The paper tackles the detection of interpersonal risk factors (Thwarted Belongingness and Perceived Burdensomeness) in Reddit posts for early mental health disorder screening, using an interpretable prompting method with GPT-3, resulting in improved classification and explanation generation compared to baselines.
Mental health professionals and clinicians have observed the upsurge of mental disorders due to Interpersonal Risk Factors (IRFs). To simulate the human-in-the-loop triaging scenario for early detection of mental health disorders, we recognized textual indications to ascertain these IRFs : Thwarted Belongingness (TBe) and Perceived Burdensomeness (PBu) within personal narratives.
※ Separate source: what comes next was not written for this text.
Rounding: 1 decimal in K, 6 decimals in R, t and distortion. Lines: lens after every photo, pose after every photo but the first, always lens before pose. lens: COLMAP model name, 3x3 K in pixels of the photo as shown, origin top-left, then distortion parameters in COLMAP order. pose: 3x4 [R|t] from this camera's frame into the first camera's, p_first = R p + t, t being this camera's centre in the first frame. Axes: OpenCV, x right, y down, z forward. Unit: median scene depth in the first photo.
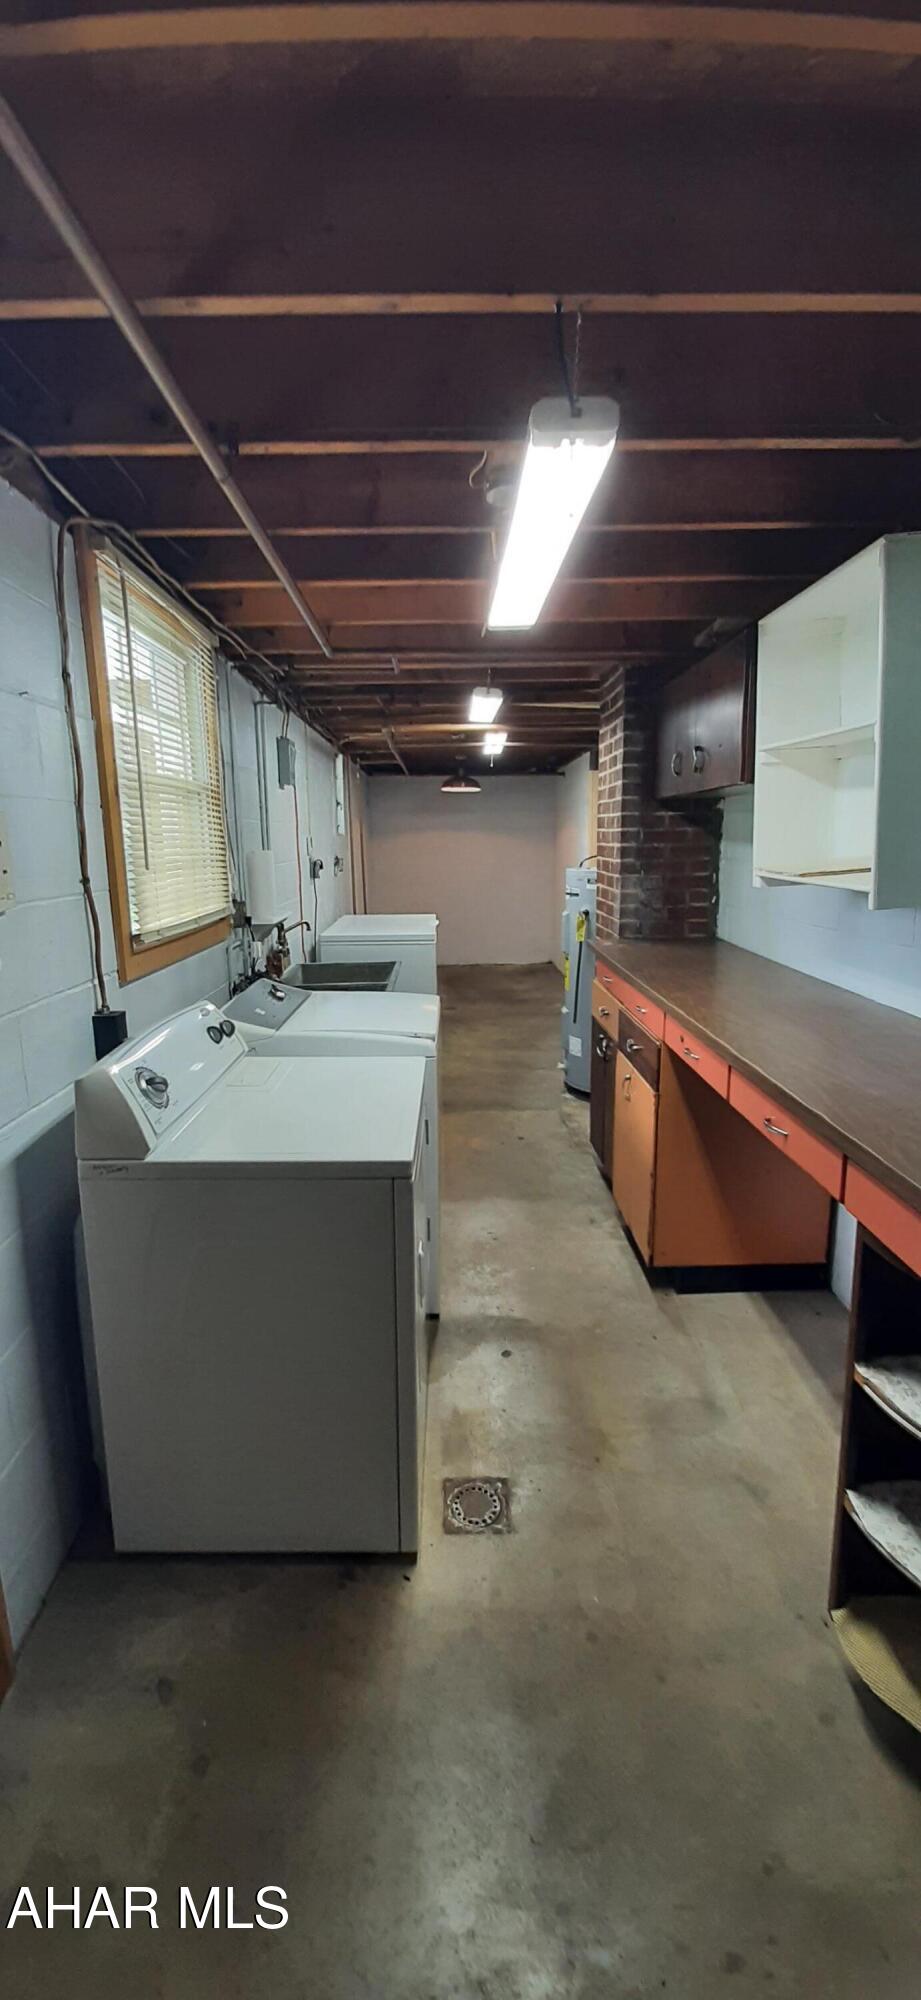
lens RADIAL K [[786.3, 0, 458.4], [0, 786.3, 999.4], [0, 0, 1]] dist [0.006954, -0.002018]
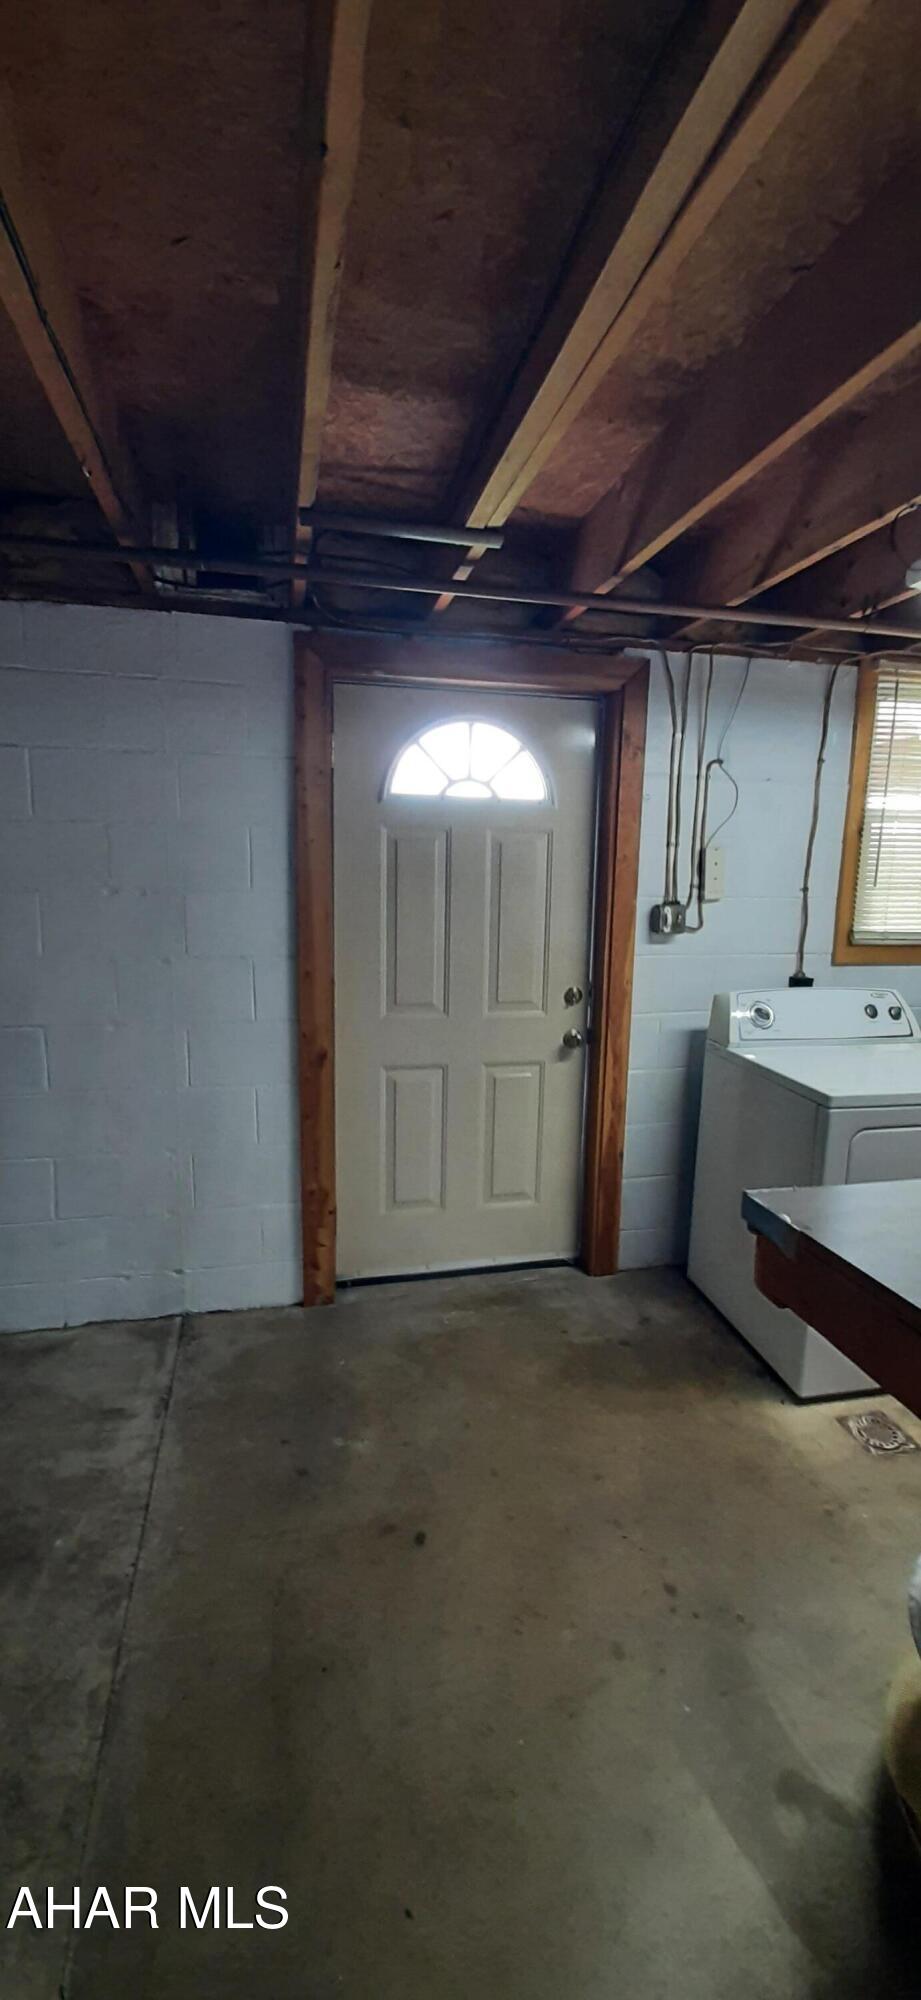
lens RADIAL K [[786.3, 0, 455.1], [0, 786.3, 996.4], [0, 0, 1]] dist [0.006954, -0.002018]
pose [[0.199882, 0.179697, -0.963201, 1.062585], [-0.213522, 0.967402, 0.136170, -0.013044], [0.956272, 0.178447, 0.231735, 0.015425]]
In light of this, we use N-shot learning with GPT-3 model on the IRF dataset, and underscored the importance of fine-tuning GPT-3 model to incorporate the context-specific sensitivity and the interconnectedness of textual cues that represent both IRFs. In this paper, we introduce an Interpretable Prompting (InterPrompt)} method to boost the attention mechanism by fine-tuning the GPT-3 model. This allows a more sophisticated level of language modification by adjusting the pre-trained weights. Our model learns to detect usual patterns and underlying connections across both the IRFs, which leads to better system-level explainability and trustworthiness. The results of our research demonstrate that all four variants of GPT-3 model, when fine-tuned with InterPrompt, perform considerably better as compared to the baseline methods, both in terms of classification and explanation generation.